Tasks for this exercise
• a. In the article on death, dying, and the "fix-it-urge," on what date did Julianna die?
• b. Continue the article on death, dying, and the "fix-it-urge" from its last sentence.

Reading passage
Death, Dying, and the “Fix-it-urge”

Dayna Lee-Baggley calls for improved training for healthcare providers in providing care to patients at the end-of-life.


On June 20, 2016, Julianna, a 5-year-old girl, died from an incurable disease. Julianna made international headlines because her parents and doctors supported her decision to choose “heaven” instead of “hospital” if she had a potentially fatal complication. Julianna’s mom, Michelle Moon, recounts her conversation with Julianna about this decision on her blog.

Michelle reports that she asked Julianna if she’d like to stay home or go to the hospital if she got sick again. She explained to her daughter that choosing to stay home could mean that she would go to heaven without her family. In response, Julianna said she understood and that she believed God would take care of her.


Julianna’s story raises a number of ethical issues regarding the ability of children to make end-of-life decisions. These issues have been heavily discussed in the media. However, less often discussed is the ability of adults to make such end-of-life decisions. This ability is often presumed. For example, in Elizabeth Cohen’s special CNN report on Julianna, she wrote “If Julianna were an adult, there would be no debate about her case: She would get to decide when to say ‘enough’ to medical care and be allowed to die.” In spite of Cohen’s assertion that there would be “no debate” about adult end-of-life decision-making, research and clinical experience suggest that end-of-life decisions are not so straightforward for adults.

Material supplied
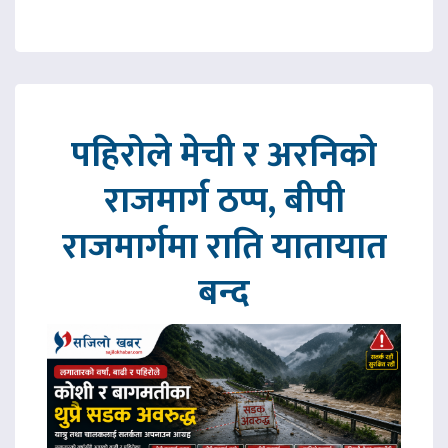
पहिरोले मेची र अरनिको
राजमार्ग ठप्प, बीपी
राजमार्गमा राति यातायात
बन्द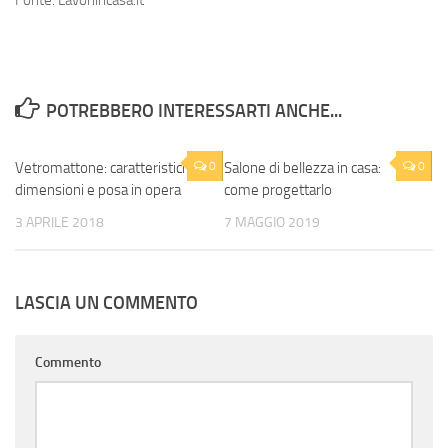
Fonte: Lavoriincasa.it
POTREBBERO INTERESSARTI ANCHE...
Vetromattone: caratteristiche,
0
Salone di bellezza in casa:
0
dimensioni e posa in opera
come progettarlo
3 APRILE 2018
7 MAGGIO 2019
LASCIA UN COMMENTO
Commento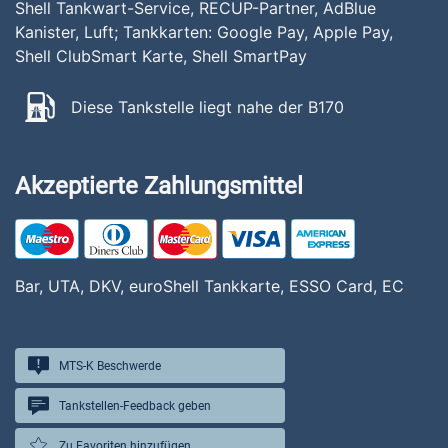
Shell Tankwart-Service, RECUP-Partner, AdBlue
Kanister, Luft; Tankkarten: Google Pay, Apple Pay,
Shell ClubSmart Karte, Shell SmartPay
Diese Tankstelle liegt nahe der B170
Akzeptierte Zahlungsmittel
Bar, UTA, DKV, euroShell Tankkarte, ESSO Card, EC
MTS-K Beschwerde
Tankstellen-Feedback geben
Zu Favoriten hinzufügen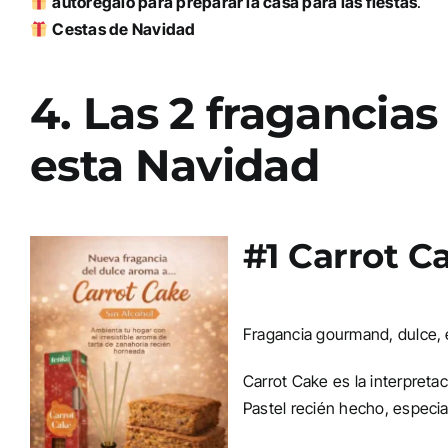
autoregalo para preparar la casa para las fiestas
.
Cestas de Navidad
4. Las 2 fragancia
esta Navidad
#1 Carrot C
Fragancia gourmand, dulce, 
Carrot Cake es la interpreta
Pastel recién hecho, especia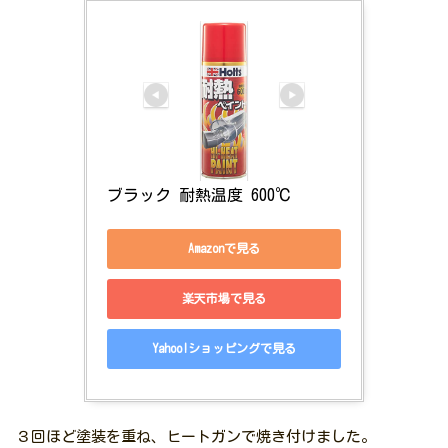
ブラック 耐熱温度 600℃
Amazonで見る
楽天市場で見る
Yahoo!ショッピングで見る
３回ほど塗装を重ね、ヒートガンで焼き付けました。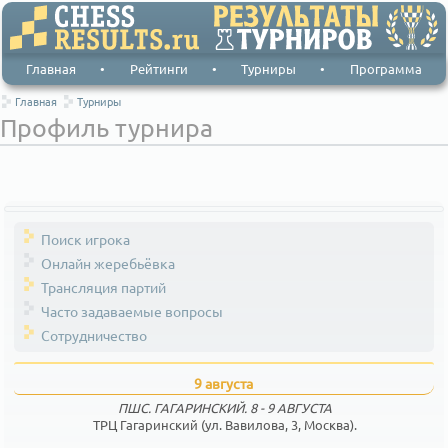
Главная
•
Рейтинги
•
Турниры
•
Программа
Главная
Турниры
Профиль турнира
Поиск игрока
Онлайн жеребьёвка
Трансляция партий
Часто задаваемые вопросы
Сотрудничество
9 августа
ПШС. ГАГАРИНСКИЙ. 8 - 9 АВГУСТА
ТРЦ Гагаринский (ул. Вавилова, 3, Москва).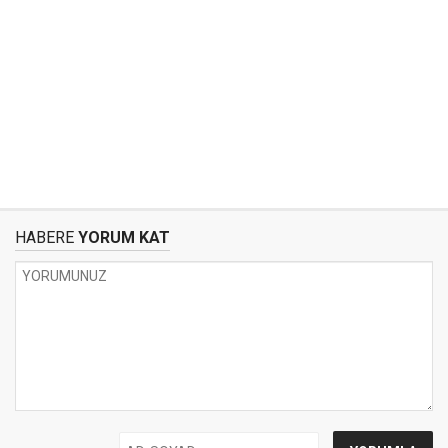
HABERE
YORUM KAT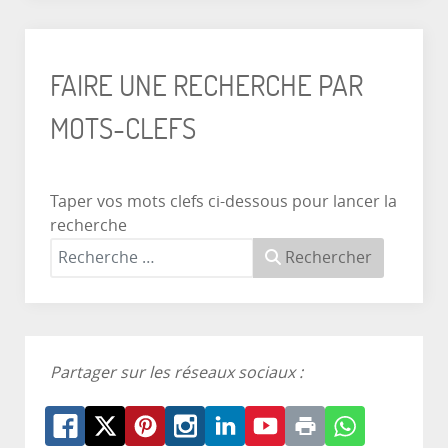
FAIRE UNE RECHERCHE PAR
MOTS-CLEFS
Taper vos mots clefs ci-dessous pour lancer la
recherche
Rechercher
Partager sur les réseaux sociaux :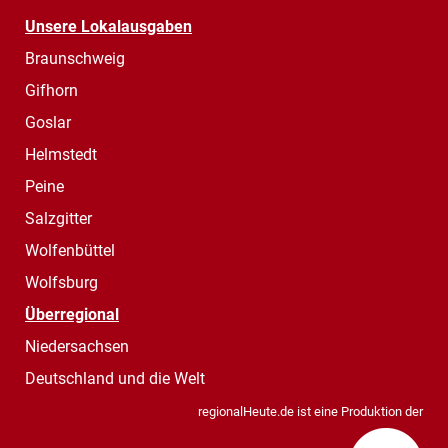
Unsere Lokalausgaben
Braunschweig
Gifhorn
Goslar
Helmstedt
Peine
Salzgitter
Wolfenbüttel
Wolfsburg
Überregional
Niedersachsen
Deutschland und die Welt
regionalHeute.de ist eine Produktion der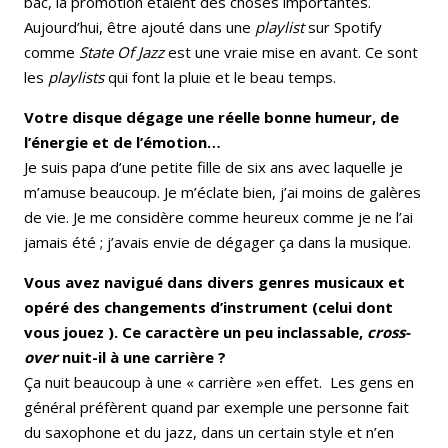
bac, la promotion étaient des choses importantes.
Aujourd’hui, être ajouté dans une
playlist
sur Spotify
comme
State Of Jazz
est une vraie mise en avant. Ce sont
les
playlists
qui font la pluie et le beau temps.
Votre disque dégage une réelle bonne humeur, de
l’énergie et de l’émotion…
Je suis papa d’une petite fille de six ans avec laquelle je
m’amuse beaucoup. Je m’éclate bien, j’ai moins de galères
de vie. Je me considère comme heureux comme je ne l’ai
jamais été ; j’avais envie de dégager ça dans la musique.
Vous avez navigué dans divers genres musicaux et
opéré des changements d’instrument (celui dont
vous jouez ). Ce caractère un peu inclassable,
cross-
over
nuit-il à une carrière ?
Ça nuit beaucoup à une « carrière »en effet. Les gens en
général préfèrent quand par exemple une personne fait
du saxophone et du jazz, dans un certain style et n’en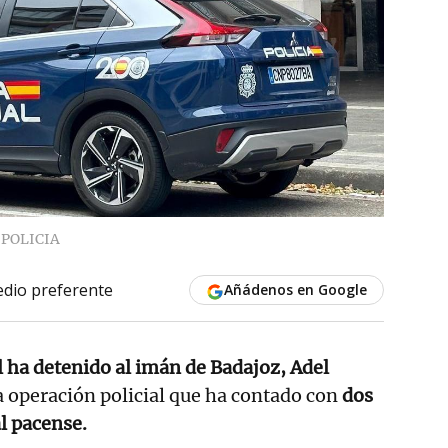
POLICIA
dio preferente
Añádenos en Google
l ha detenido al imán de Badajoz, Adel
 operación policial que ha contado con
dos
al pacense.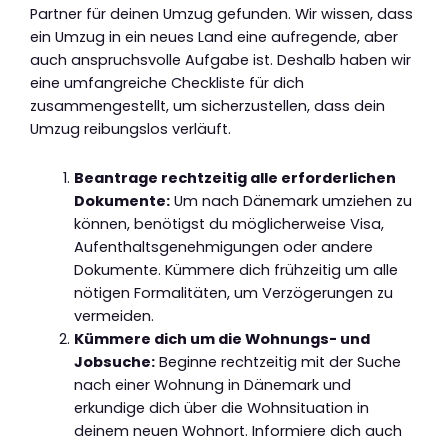
Partner für deinen Umzug gefunden. Wir wissen, dass
ein Umzug in ein neues Land eine aufregende, aber
auch anspruchsvolle Aufgabe ist. Deshalb haben wir
eine umfangreiche Checkliste für dich
zusammengestellt, um sicherzustellen, dass dein
Umzug reibungslos verläuft.
Beantrage rechtzeitig alle erforderlichen
Dokumente:
Um nach Dänemark umziehen zu
können, benötigst du möglicherweise Visa,
Aufenthaltsgenehmigungen oder andere
Dokumente. Kümmere dich frühzeitig um alle
nötigen Formalitäten, um Verzögerungen zu
vermeiden.
Kümmere dich um die Wohnungs- und
Jobsuche:
Beginne rechtzeitig mit der Suche
nach einer Wohnung in Dänemark und
erkundige dich über die Wohnsituation in
deinem neuen Wohnort. Informiere dich auch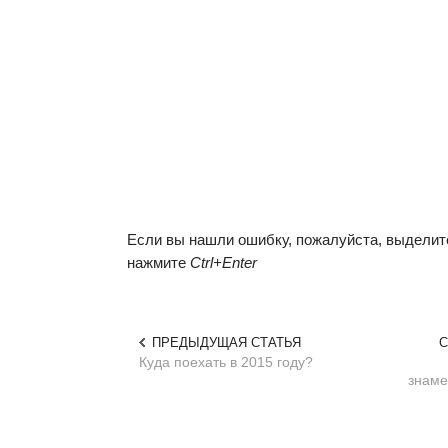
Если вы нашли ошибку, пожалуйста, выделите
нажмите
Ctrl+Enter
ПРЕДЫДУЩАЯ СТАТЬЯ
С
Куда поехать в 2015 году?
знаме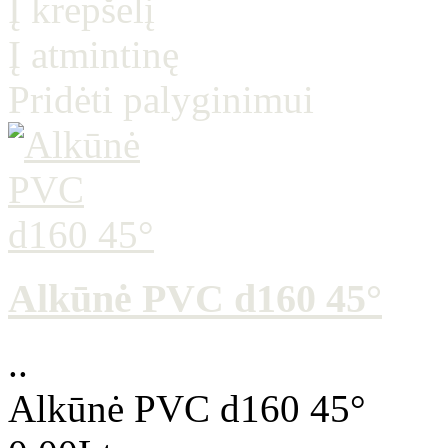
Į krepšelį
Į atmintinę
Pridėti palyginimui
Alkūnė PVC d160 45°
..
Alkūnė PVC d160 45°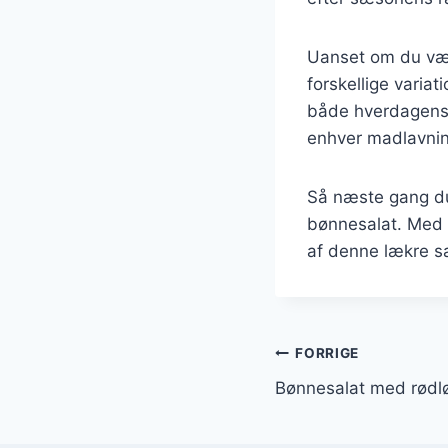
Uanset om du vælg
forskellige variat
både hverdagens m
enhver madlavnin
Så næste gang du
bønnesalat. Med d
af denne lækre sa
Indlægsnavi
FORRIGE
Bønnesalat med rødlø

Task results
• a. June 20, 2016.

• b.
Most people want a peaceful death at home surrounded by their family. And yet, the majority of us die in hospital after tens of thousands of healthcare dollars have been spent to extend our life by only a few months. Research suggests that this extended life is often poor in quality. Interestingly, the desire to die at home is also true of healthcare providers. For example, when physicians are faced with a terminal illness they rarely engage in the type of life-extending medical interventions that they so often recommend to their patients. Instead, when possible, physicians choose to spend time with their family and die at home.

How can we make sense of the discrepancy between what healthcare providers recommend for their patients and what they choose for themselves at the end-of-life? Having spent many years in the healthcare setting, I think healthcare providers have a “fix-it urge;” a strong desire to help their patients. This is an admirable quality that allows them to face difficult and challenging working conditions on a daily basis. After all, how many of us have to worry about people dying when we go to work. Healthcare providers willingly take on this challenging job on a daily basis. They routinely face sick, suffering, and dying individuals. Often, they are present with individuals who are at the worse points in their lives.

But the “fix-it urge” can have maladaptive outcomes, as when it impels healthcare providers to focus on quantity of life (and continue providing life-extending treatment) when they should be focusing on quality of life. For example, in discussing this topic with my colleagues, one healthcare provider described a situation in which he knew that proceeding with more tests and procedures was not really indicated. Yet, he reported, “I felt like I had to do something to help him.” Healthcare providers often view “help” as keeping individuals alive for longer rather than considering their quality of life. Unfortunately, healthcare providers are rarely taught about how to deal with the complex emotions around the end-of-life – both their own emotions and those of their patients.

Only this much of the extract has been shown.